▸ Work to complete:
Reproduce, without alteration, the lines of the records starting with the line containing "genus: Egretta" and going on through the line containing "family: Fringillidae", both included.

- - -

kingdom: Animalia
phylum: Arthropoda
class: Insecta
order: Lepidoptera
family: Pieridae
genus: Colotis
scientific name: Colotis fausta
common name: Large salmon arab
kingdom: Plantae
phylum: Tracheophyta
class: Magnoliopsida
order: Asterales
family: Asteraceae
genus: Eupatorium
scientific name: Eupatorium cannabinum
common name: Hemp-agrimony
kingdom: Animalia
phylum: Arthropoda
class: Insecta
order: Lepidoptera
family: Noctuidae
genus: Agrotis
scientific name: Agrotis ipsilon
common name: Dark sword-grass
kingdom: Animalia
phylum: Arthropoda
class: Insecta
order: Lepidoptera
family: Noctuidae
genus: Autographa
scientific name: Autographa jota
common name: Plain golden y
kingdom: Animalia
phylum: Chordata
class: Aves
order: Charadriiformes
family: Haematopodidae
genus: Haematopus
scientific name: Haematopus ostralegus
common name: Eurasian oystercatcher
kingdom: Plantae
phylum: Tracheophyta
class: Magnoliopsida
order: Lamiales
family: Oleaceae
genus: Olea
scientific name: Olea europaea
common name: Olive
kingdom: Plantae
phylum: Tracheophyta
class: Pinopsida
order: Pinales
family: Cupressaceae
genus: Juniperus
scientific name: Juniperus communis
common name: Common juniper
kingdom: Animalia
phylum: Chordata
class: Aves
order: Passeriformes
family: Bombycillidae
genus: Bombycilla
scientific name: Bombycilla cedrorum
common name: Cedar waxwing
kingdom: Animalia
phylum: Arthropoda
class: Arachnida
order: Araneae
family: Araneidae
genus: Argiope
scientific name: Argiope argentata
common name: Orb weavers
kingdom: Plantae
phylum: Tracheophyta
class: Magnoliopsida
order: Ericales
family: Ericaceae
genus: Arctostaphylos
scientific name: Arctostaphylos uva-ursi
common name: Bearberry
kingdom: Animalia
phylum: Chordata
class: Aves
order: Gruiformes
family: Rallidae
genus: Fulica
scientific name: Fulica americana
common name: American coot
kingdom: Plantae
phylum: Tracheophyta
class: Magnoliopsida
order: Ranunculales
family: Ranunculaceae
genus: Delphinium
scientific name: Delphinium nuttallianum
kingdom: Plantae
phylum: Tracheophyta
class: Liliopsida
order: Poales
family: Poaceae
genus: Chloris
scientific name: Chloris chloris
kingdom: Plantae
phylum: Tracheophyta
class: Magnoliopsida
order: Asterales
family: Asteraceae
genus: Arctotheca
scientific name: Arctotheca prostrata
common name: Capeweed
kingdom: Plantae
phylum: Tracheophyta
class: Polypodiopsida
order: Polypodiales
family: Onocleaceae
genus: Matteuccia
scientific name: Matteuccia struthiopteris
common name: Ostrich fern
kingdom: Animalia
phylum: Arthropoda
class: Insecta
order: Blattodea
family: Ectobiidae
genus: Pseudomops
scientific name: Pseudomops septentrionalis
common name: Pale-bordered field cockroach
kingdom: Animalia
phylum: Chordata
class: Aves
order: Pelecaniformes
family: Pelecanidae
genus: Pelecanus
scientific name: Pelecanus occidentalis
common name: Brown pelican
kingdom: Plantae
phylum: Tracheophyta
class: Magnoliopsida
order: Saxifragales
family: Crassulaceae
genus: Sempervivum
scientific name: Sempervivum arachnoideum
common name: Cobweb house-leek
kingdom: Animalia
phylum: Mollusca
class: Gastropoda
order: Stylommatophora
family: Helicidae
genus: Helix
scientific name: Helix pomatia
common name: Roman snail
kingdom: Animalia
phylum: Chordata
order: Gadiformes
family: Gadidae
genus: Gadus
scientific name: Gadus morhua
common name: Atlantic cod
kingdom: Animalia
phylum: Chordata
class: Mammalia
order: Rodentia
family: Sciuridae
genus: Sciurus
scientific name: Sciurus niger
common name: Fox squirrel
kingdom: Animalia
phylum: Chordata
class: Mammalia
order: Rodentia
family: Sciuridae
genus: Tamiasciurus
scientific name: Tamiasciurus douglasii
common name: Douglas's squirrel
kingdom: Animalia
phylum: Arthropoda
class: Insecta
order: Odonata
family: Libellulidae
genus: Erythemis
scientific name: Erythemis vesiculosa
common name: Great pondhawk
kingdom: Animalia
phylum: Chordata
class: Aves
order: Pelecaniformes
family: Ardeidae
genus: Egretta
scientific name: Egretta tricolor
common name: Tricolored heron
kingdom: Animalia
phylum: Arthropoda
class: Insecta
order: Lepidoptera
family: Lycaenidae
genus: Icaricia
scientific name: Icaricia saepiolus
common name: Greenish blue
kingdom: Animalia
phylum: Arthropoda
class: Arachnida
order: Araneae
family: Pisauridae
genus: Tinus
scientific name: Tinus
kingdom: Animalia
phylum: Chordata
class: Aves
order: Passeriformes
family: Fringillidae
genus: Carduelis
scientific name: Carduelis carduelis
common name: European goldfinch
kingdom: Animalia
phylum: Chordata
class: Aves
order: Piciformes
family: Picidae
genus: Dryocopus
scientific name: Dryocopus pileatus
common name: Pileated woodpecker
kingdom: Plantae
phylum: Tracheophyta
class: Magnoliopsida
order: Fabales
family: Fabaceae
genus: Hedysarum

- - -

▸ Task response:
genus: Egretta
scientific name: Egretta tricolor
common name: Tricolored heron
kingdom: Animalia
phylum: Arthropoda
class: Insecta
order: Lepidoptera
family: Lycaenidae
genus: Icaricia
scientific name: Icaricia saepiolus
common name: Greenish blue
kingdom: Animalia
phylum: Arthropoda
class: Arachnida
order: Araneae
family: Pisauridae
genus: Tinus
scientific name: Tinus
kingdom: Animalia
phylum: Chordata
class: Aves
order: Passeriformes
family: Fringillidae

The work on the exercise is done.